• _Request_
Revise the text of every row so that "courage" becomes "nerve", keeping everything else the same.

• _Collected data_
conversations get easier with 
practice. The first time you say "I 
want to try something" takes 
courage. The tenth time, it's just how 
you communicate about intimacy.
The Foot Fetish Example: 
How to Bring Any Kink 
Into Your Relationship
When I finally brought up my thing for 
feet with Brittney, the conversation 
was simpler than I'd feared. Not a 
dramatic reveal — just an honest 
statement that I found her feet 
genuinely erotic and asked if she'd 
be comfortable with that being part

• _Result_
conversations get easier with 
practice. The first time you say "I 
want to try something" takes 
nerve. The tenth time, it's just how 
you communicate about intimacy.
The Foot Fetish Example: 
How to Bring Any Kink 
Into Your Relationship
When I finally brought up my thing for 
feet with Brittney, the conversation 
was simpler than I'd feared. Not a 
dramatic reveal — just an honest 
statement that I found her feet 
genuinely erotic and asked if she'd 
be comfortable with that being part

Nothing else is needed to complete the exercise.